The NKVD restaurant, located just over a mile from the Kremlin, looks like it has just started its transformation into a Stalinist sanctuary.
Anastasia SalyaevaThere is a portrait of Stalin in dress uniform hanging above the electric fireplace. The menus are decorated with a hammer and sickle and the name of the place, NKVD. A waiter, dressed in a soldier’s shirt, insists that the abbreviation stands for “national cuisine of a great power,” yet the association is clearly with the NKVD, The People's Commissariat for Internal Affairs, the Soviet secret service of 1934-1946, the bloodthirsty precursor of the KGB.

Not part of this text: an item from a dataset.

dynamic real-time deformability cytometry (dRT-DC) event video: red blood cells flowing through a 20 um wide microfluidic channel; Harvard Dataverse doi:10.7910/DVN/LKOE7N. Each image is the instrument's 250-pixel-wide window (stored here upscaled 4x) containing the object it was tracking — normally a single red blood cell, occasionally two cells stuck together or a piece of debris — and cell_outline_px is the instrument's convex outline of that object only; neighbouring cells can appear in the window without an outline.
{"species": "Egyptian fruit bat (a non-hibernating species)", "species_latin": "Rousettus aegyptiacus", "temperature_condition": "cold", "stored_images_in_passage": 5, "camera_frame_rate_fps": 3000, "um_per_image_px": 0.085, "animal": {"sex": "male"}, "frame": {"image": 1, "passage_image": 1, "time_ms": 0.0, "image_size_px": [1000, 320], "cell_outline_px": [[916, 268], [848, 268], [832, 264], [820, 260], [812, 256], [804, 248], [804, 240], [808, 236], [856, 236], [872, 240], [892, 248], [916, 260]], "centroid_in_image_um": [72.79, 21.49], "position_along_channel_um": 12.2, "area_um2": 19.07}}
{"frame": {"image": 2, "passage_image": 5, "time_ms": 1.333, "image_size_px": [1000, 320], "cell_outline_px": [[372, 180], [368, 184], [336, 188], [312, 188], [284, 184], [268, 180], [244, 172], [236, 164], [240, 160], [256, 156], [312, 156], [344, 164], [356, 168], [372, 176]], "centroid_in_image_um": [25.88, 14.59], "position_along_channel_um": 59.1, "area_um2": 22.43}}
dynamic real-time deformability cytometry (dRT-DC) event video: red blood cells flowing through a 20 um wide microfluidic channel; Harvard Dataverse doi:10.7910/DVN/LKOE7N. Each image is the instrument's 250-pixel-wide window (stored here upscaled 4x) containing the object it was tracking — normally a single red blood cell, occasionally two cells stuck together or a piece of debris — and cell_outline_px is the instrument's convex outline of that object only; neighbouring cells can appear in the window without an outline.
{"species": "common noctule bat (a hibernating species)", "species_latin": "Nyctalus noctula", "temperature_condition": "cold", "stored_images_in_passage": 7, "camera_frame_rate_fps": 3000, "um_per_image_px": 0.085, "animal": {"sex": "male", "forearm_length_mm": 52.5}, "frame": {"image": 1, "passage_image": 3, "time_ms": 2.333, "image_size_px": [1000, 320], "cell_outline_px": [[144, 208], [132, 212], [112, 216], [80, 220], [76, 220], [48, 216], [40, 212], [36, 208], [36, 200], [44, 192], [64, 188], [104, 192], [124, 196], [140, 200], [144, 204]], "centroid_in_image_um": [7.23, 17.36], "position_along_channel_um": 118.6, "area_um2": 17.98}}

The NKVD restaurant, located just over a mile from the Kremlin, looks like it has just started its transformation into a Stalinist sanctuary. There are two Stalin portraits on the walls, the menu features a picture of a smiling Felix Dzerzhinsky (the first people’s commissar of internal affairs) and “Zakuski po-Stalinski” (“Stalin Snacks”), and that’s about it. Apart from that, it is a typical central Moscow restaurant: antlers on the walls, massive wooden furniture, and a Caesar salad at 400 rubles ($6.40). The bill still carries the previous name of the place, Zemlya i Morye.
The waiter in his military tunic says that the restaurant’s transformation is just beginning and in future there will be more Soviet symbols. Asked whom this is aimed at, he confidently replies: “At everybody.” Yet on a Sunday evening NKVD is nearly empty: There are just four people in its big hall.

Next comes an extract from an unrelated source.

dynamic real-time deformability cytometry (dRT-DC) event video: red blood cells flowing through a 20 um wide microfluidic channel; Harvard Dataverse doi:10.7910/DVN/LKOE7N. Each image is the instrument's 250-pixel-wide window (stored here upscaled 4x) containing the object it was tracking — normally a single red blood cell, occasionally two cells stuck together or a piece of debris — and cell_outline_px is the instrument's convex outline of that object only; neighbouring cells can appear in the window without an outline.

The waiter is unfazed by NKVD’s troubled associations. “Were there only bad things, only executions?” he asks rhetorically. But he is not in a mood for a history debate and invites us to order.
The first person to draw attention to the restaurant’s provocative name was prominent lawyer Mark Feigin, who on Dec. 9 took a picture of the restaurant sign and posted it on Twitter. “Maybe it would have been cooler to call it 'The Five Executions Char Grill'," he tweeted (in Russian).

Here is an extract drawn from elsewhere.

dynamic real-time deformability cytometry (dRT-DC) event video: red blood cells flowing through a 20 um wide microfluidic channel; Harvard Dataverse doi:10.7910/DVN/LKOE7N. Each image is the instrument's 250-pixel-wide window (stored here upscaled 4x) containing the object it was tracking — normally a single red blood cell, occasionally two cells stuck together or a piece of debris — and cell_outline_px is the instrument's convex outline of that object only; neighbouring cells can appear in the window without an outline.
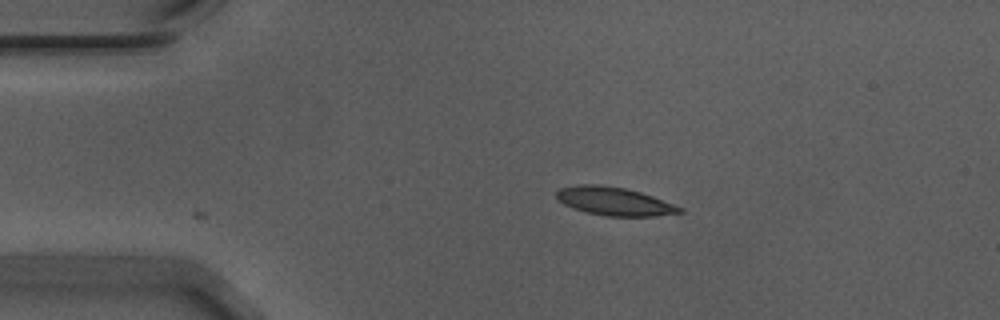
{"species": "Egyptian fruit bat (a non-hibernating species)", "species_latin": "Rousettus aegyptiacus", "temperature_condition": "warm", "stored_images_in_passage": 28, "camera_frame_rate_fps": 3000, "um_per_image_px": 0.085, "animal": {"sex": "male"}, "frame": {"image": 1, "passage_image": 1, "time_ms": 0.0, "image_size_px": [1000, 320], "cell_outline_px": [[684, 212], [656, 216], [604, 216], [572, 208], [556, 200], [556, 192], [560, 188], [576, 184], [596, 184], [624, 188], [640, 192], [652, 196], [684, 208]], "centroid_in_image_um": [52.19, 17.11], "position_along_channel_um": 32.8, "area_um2": 20.35}}
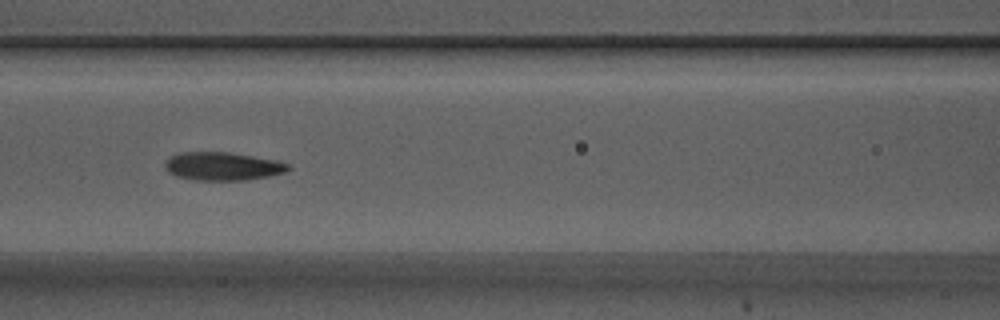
{"frame": {"image": 2, "passage_image": 14, "time_ms": 4.333, "image_size_px": [1000, 320], "cell_outline_px": [[292, 168], [284, 172], [268, 176], [248, 180], [196, 180], [176, 176], [168, 172], [164, 168], [164, 164], [172, 156], [180, 152], [228, 152], [276, 160], [288, 164]], "centroid_in_image_um": [18.92, 14.13], "position_along_channel_um": 147.7, "area_um2": 20.17}}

One particularly poignant element of this controversy is that during the years of the Stalin Purges, four residents of the building which now houses the NKVD restaurant, at 8 Ostozhenka Street, were executed. Their names were posted (in Russian) on Facebook by user “Therese Philosophe.” Those four are just a fraction of the number of people who perished in the years of Stalin’s Terror: According to historian Alexei Litvin, during Stalin’s rule over 700,000 people were executed. The NKVD, as the agency responsible for homeland security, was directly involved in those deaths.
The controversy sparked a lively reaction online. “Muscovites, have you lost your mind?” wondered (in Russian) the founder of the popular Lurkmore website, David Khomak, while author Yelena Chudinova suggested (in Russian) that a restaurant under a name like this should have human meat on its menu. There were numerous other dark jokes: That instead of candlelight, NKVD patrons have lamps shining bright light into their faces, that for the sake of the atmosphere the restaurant should be serving blood and tie up its customers.
Having said that, not all Moscow residents are outraged by the restaurant sign carrying the name of Stalin’s secret service. Those who are sympathetic to Stalin or the Soviet period in general are quite relaxed about the marketing ploy and some have even welcomed it. For example, Facebook user Ivan Rakhmetov wrote (in Russian): “I am not a Stalinist. But I will visit NKVD out of principle.”
The name NKVD is not about a genuine desire to commemorate Stalin-era executioners but is about making money, says TV journalist and historian Nikolai Svanidze. “Had they called their restaurant ‘At Uncle Vasya’s,’ that would have been ordinary. Whereas with NKVD, I think, their motivation was that people would visit, even if only out of curiosity,” Svanidze told RBTH.
At the same time, Svanidze continued, those who came up with this name do not care what emotions it provokes: “The interest may be negative, caused by an outrage; it may be neutral, driven by curiosity; or it may be positive, from those who love Stalin.” In any event, in his opinion, the decision to name a restaurant in central Moscow after the NKVD is a commercial rather than a political move.
Kommersant journalist Stanislav Kucher agrees. “What they are doing is nothing but business, an ugly – in my opinion – but a natural reaction to the revival of the popularity of Soviet mythology,” Kucher said (in Russian) on the Kommersant FM radio station. He went on to add that cynical moneymakers do not care which period in history to glorify if there is demand for it: the Soviet Union, the 1990s, or Putin’s rule.